As Chakrabarti notes, one tax imposed is that microservices must talk over the network. This can actually be wonderful—which we'll get to in a moment—if we can make that reality work in our favor. If we don't find a way to leverage this increased communication, if we view it purely as overhead and not an opportunity, then we'll end up having to pay that tax.
For example, let's say a team responsible for a certain microservice wants to deploy an update to how a specific API works. The team communicates the change and does everything in their power to ensure all dependent microservices will be compatible with their update. But after deployment, problems crop up, and it turns out one dependency was missed.
This kind of scenario can be much easier to avoid with a monolith, where compatibility problems are often immediately manifest. Unfortunately with microservices, compatibility problems might not be noticed until some time after a deployment, especially since any given microservices might not be written in a way to surface these kinds of errors. However, if you understand the protocols spoken on networks, dealing with a microservices architecture becomes more tractable.

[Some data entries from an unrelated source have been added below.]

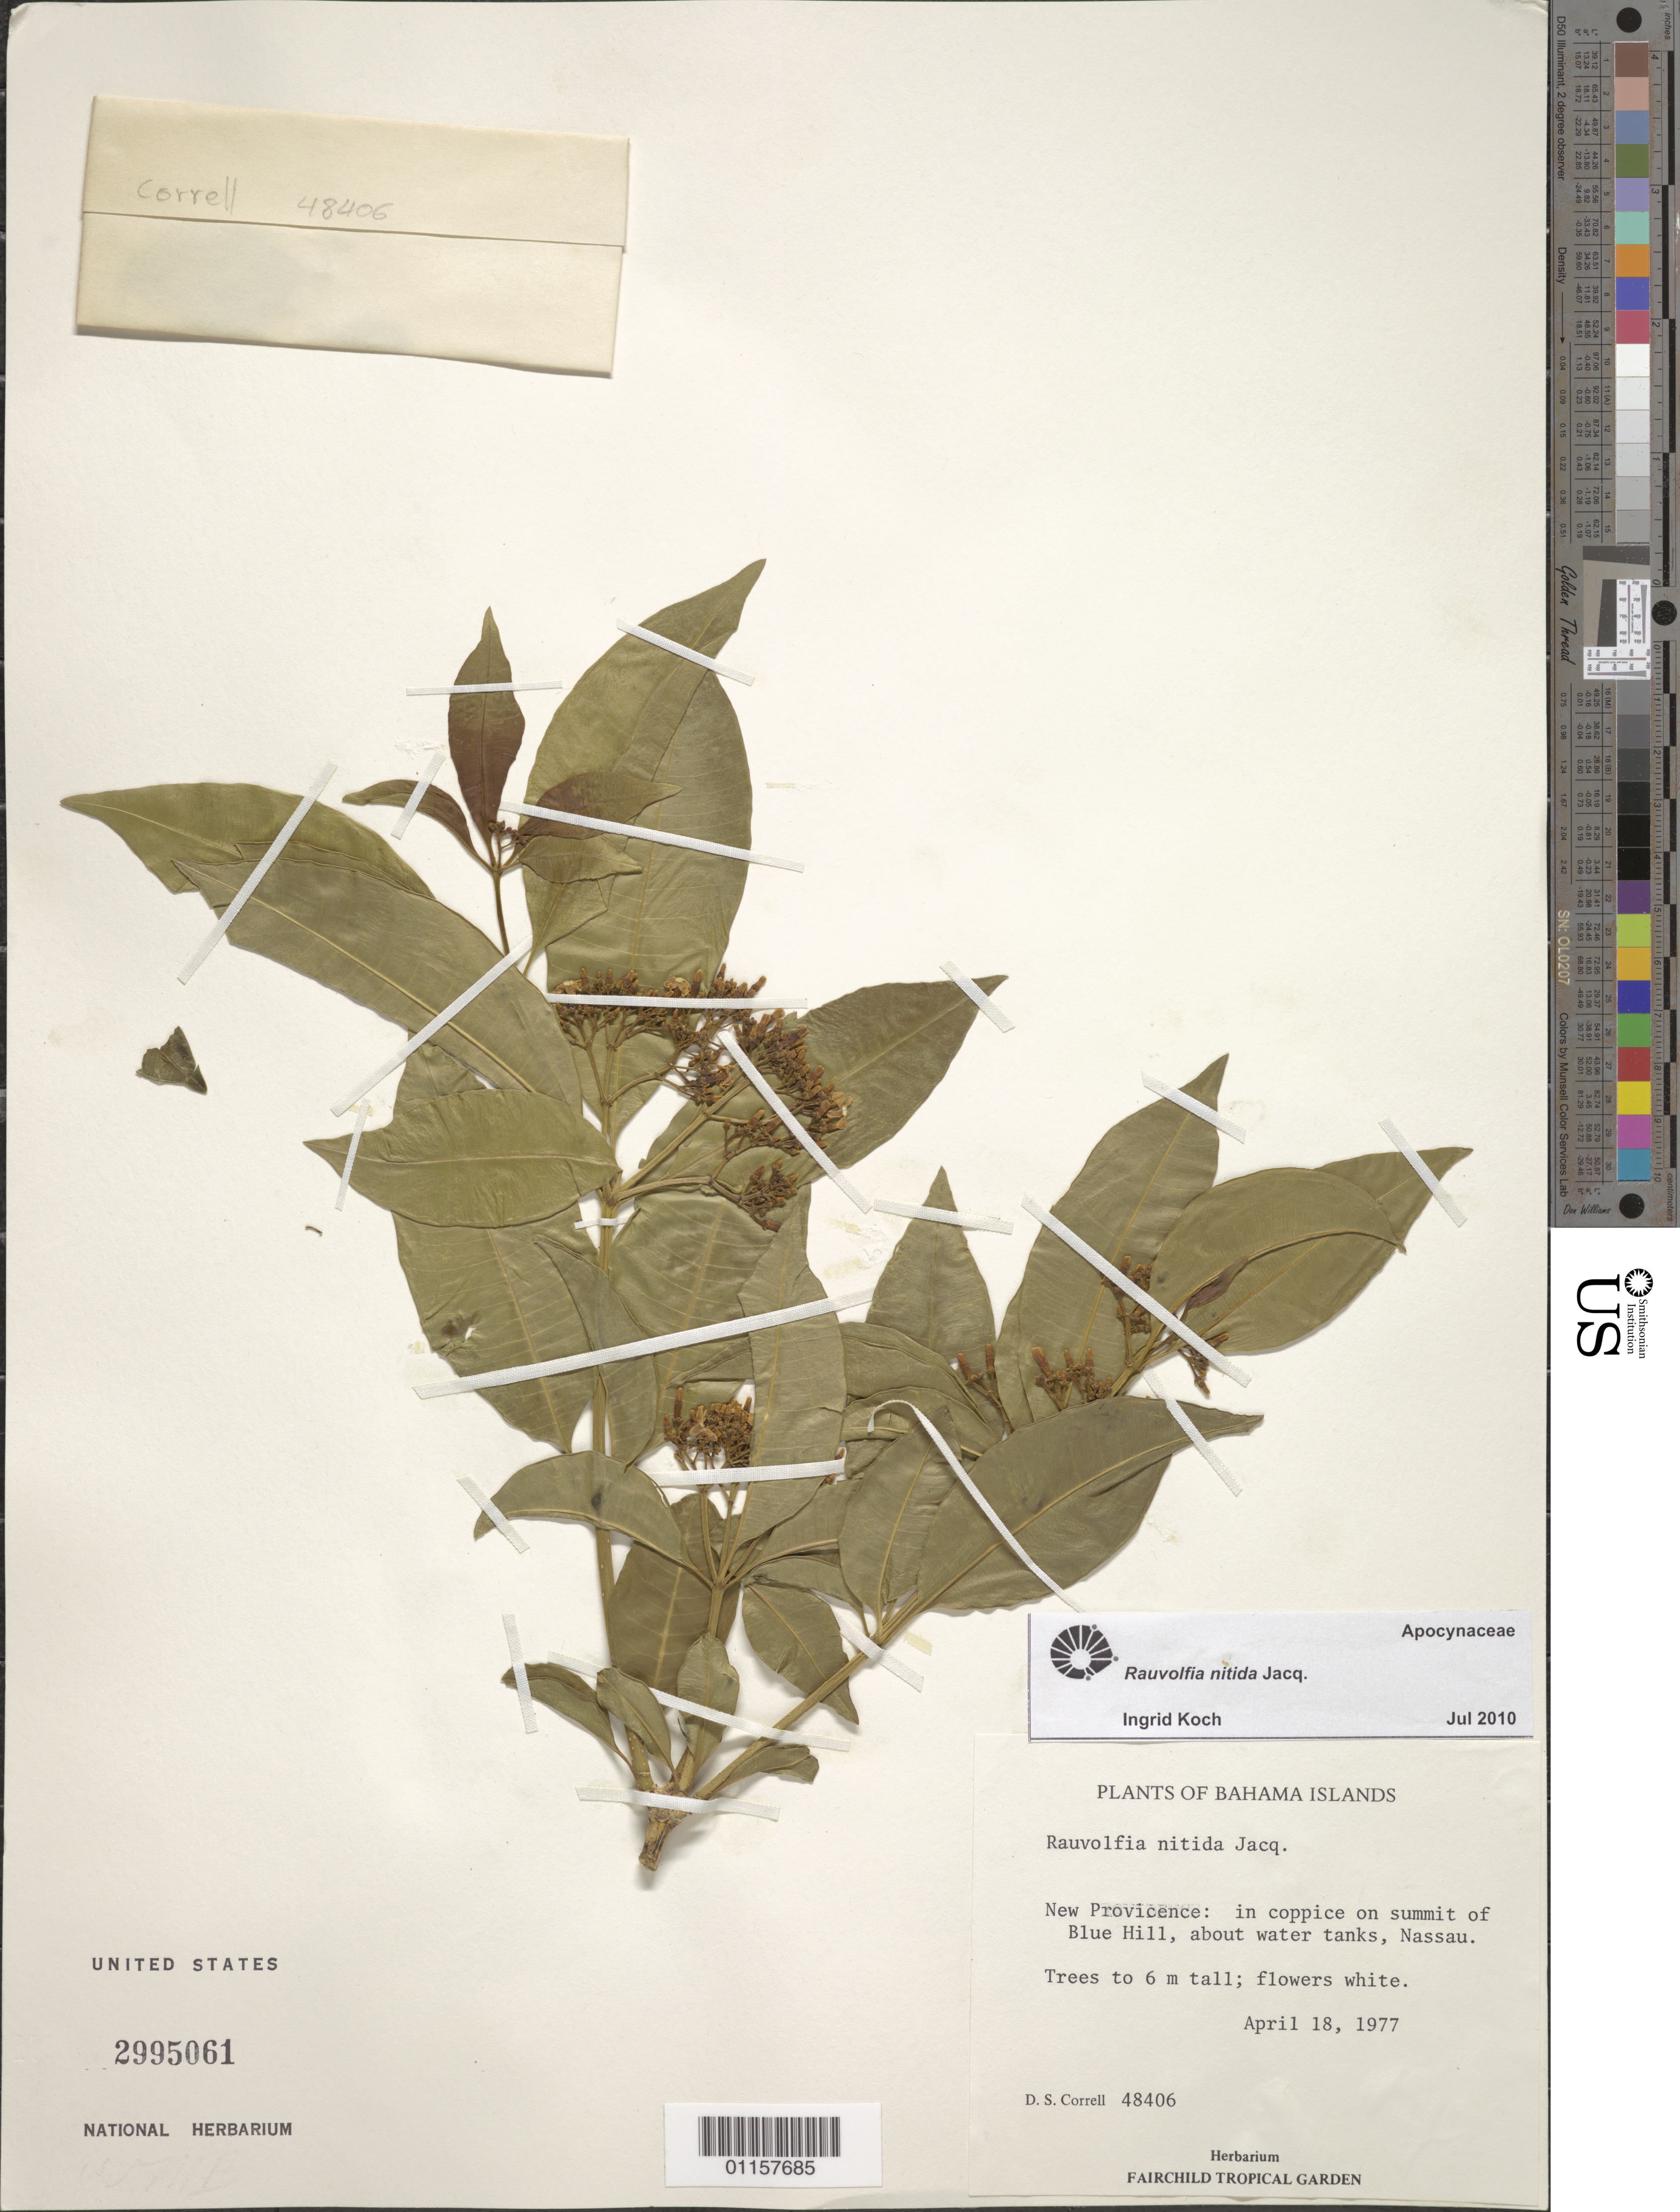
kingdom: Plantae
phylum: Tracheophyta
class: Magnoliopsida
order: Gentianales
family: Apocynaceae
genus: Rauvolfia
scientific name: Rauvolfia nitida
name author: Jacq.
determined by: Koch, I.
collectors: D. S. Correll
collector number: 48406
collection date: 1977-04-18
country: Bahamas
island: New Providence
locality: Nassau, summit of Blue Hill.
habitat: In coppice, about water tanks.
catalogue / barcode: US 2995061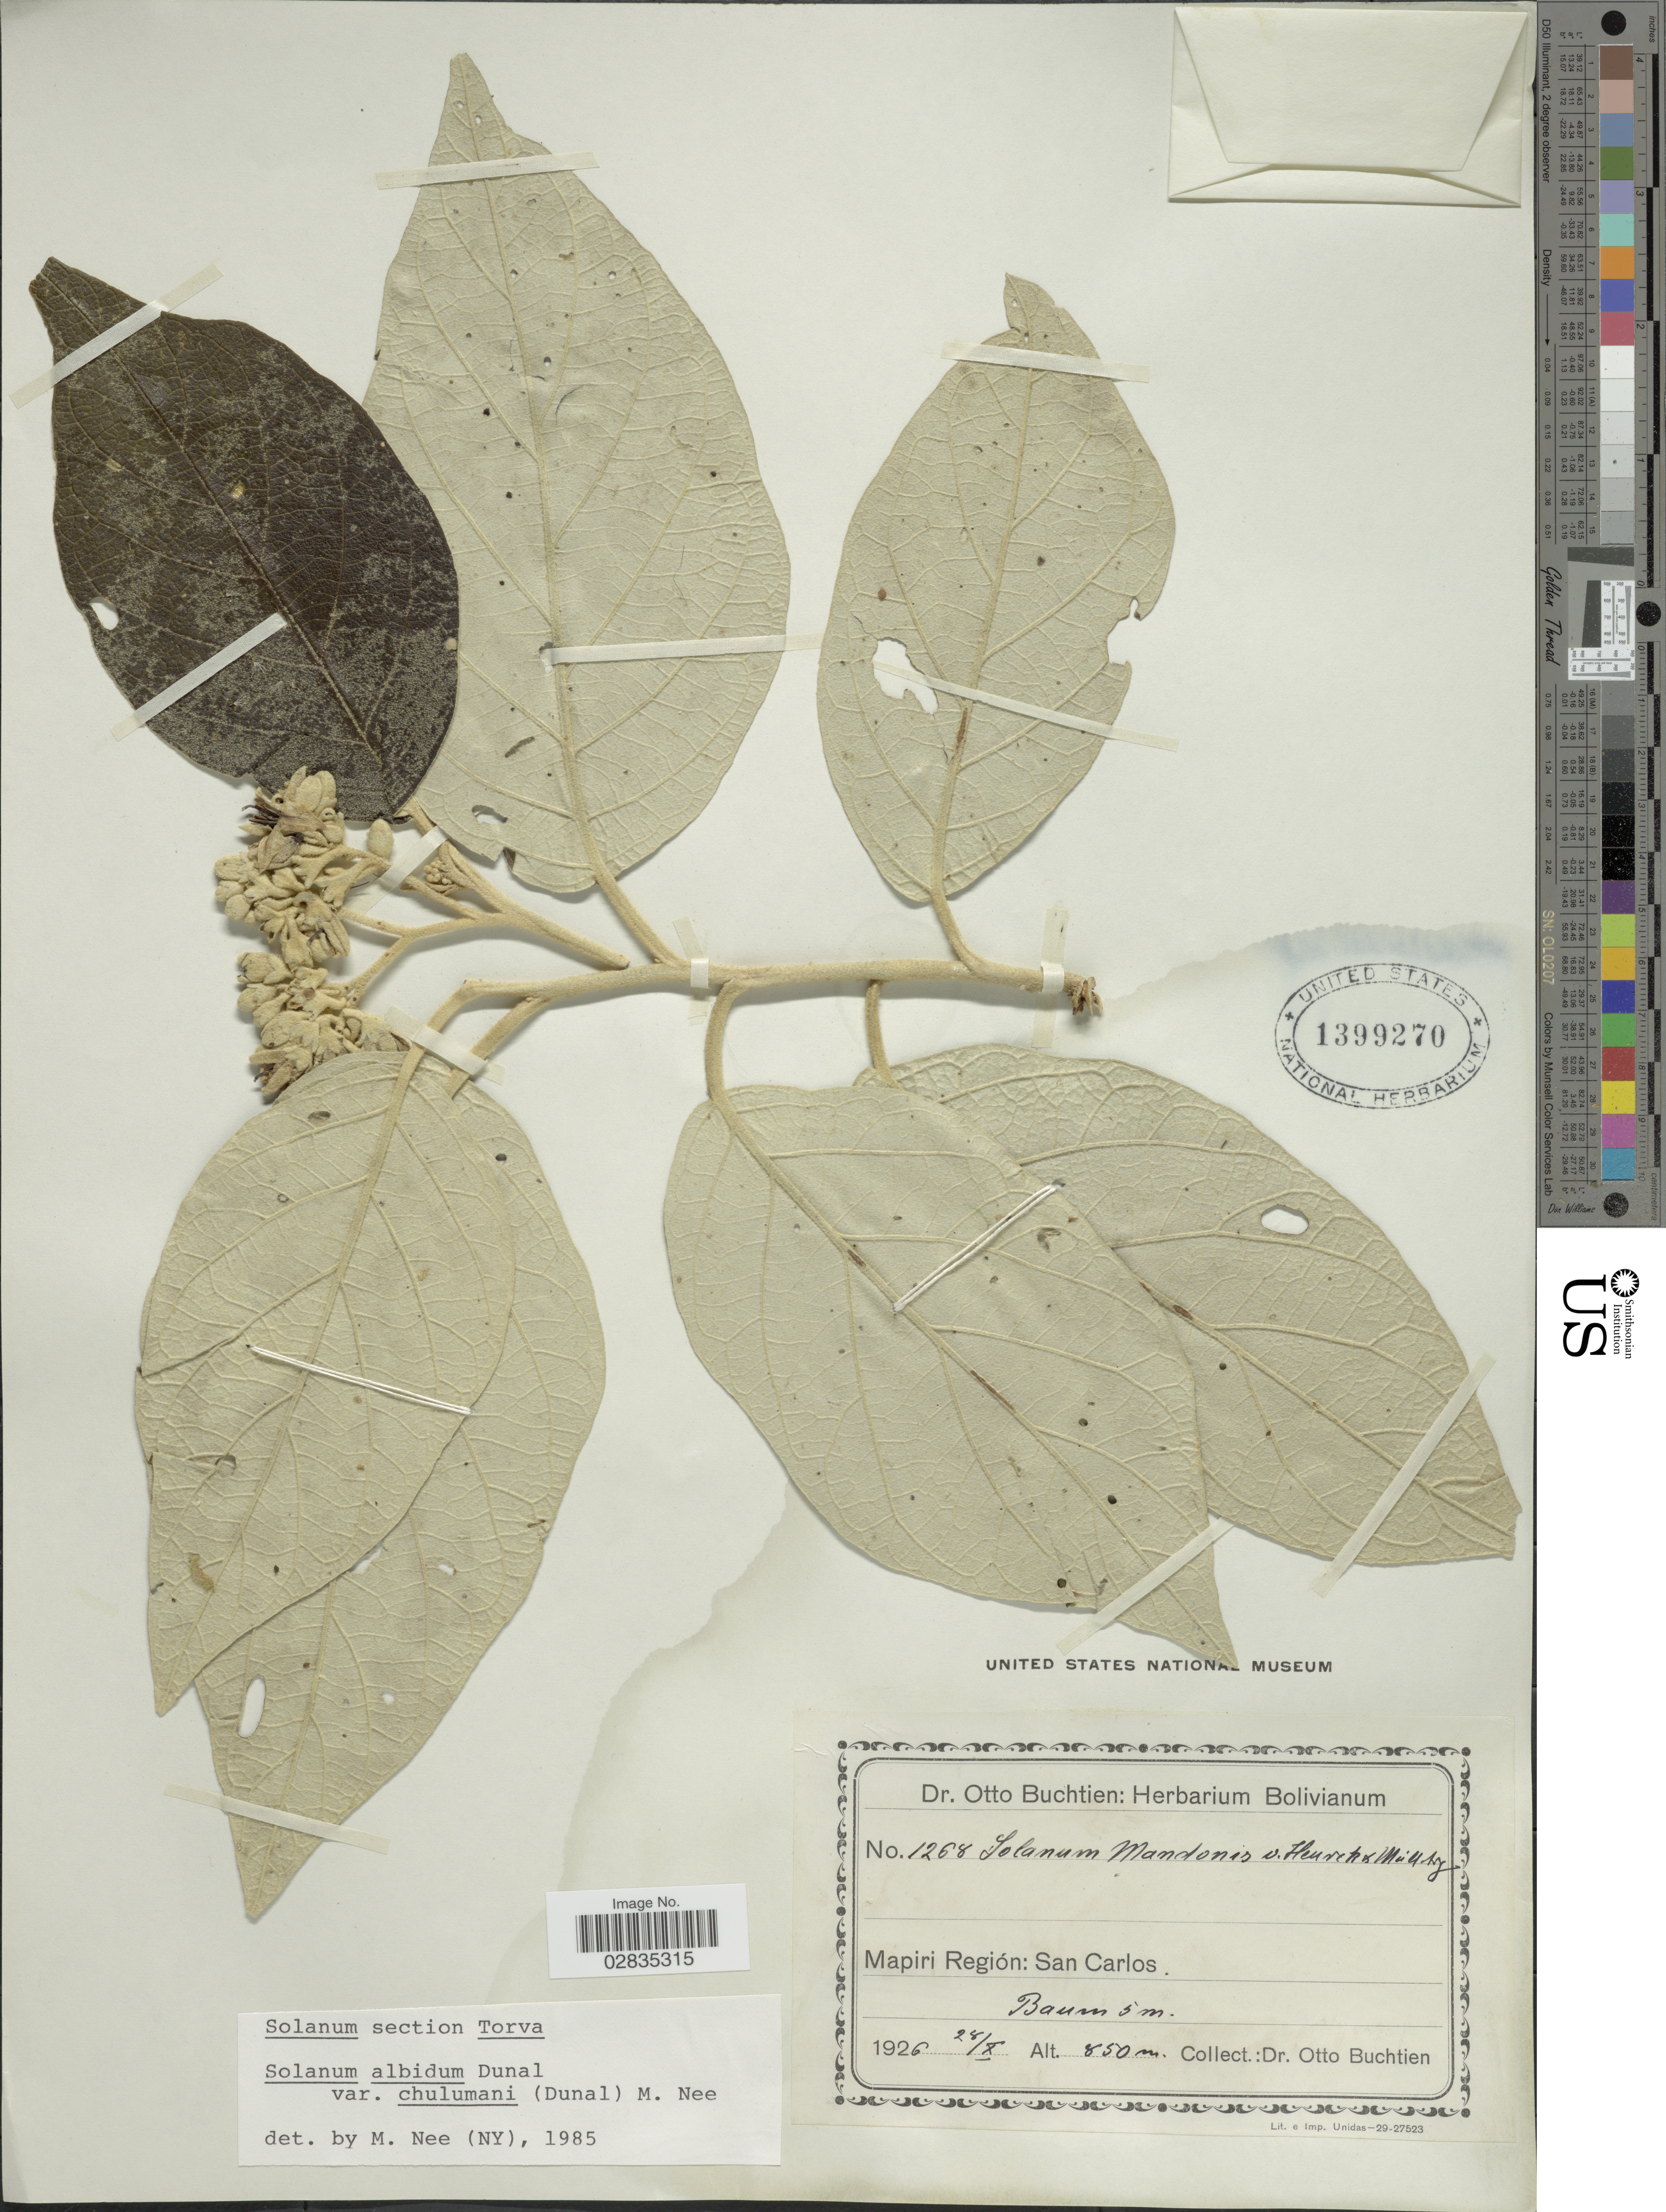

The major events in the lives of these microservices are the things they're saying over the network, and if what they're saying is on the network, wire data analytics vendors (like ExtraHop, naturally) can see it. That's why microservices needing to talk on the network is so great: a compatibility problem like the one above might manifest itself as an HTTP 500 status code, which you can both see and alert on via wire data analytics. Perhaps a caching layer starts experiencing an anomalously high miss rate, which is a phenomenon you would now be able to detect, since the evidence is on the wire. Troubleshooting benefits aside, you can get a better sense of the performance of the entire system by watching the wire, including insights that might've been hard to come by with a monolith.
In summary, a microservices architecture actually results in the potential for increased visibility compared to a monolith, by leveraging the fact that you can now see and understand all the communication between components. In so doing, you can gain a profound view into complex systems, without having to instrument any code.
That's how to turn what would've been a microservices tax into a wire data dividend.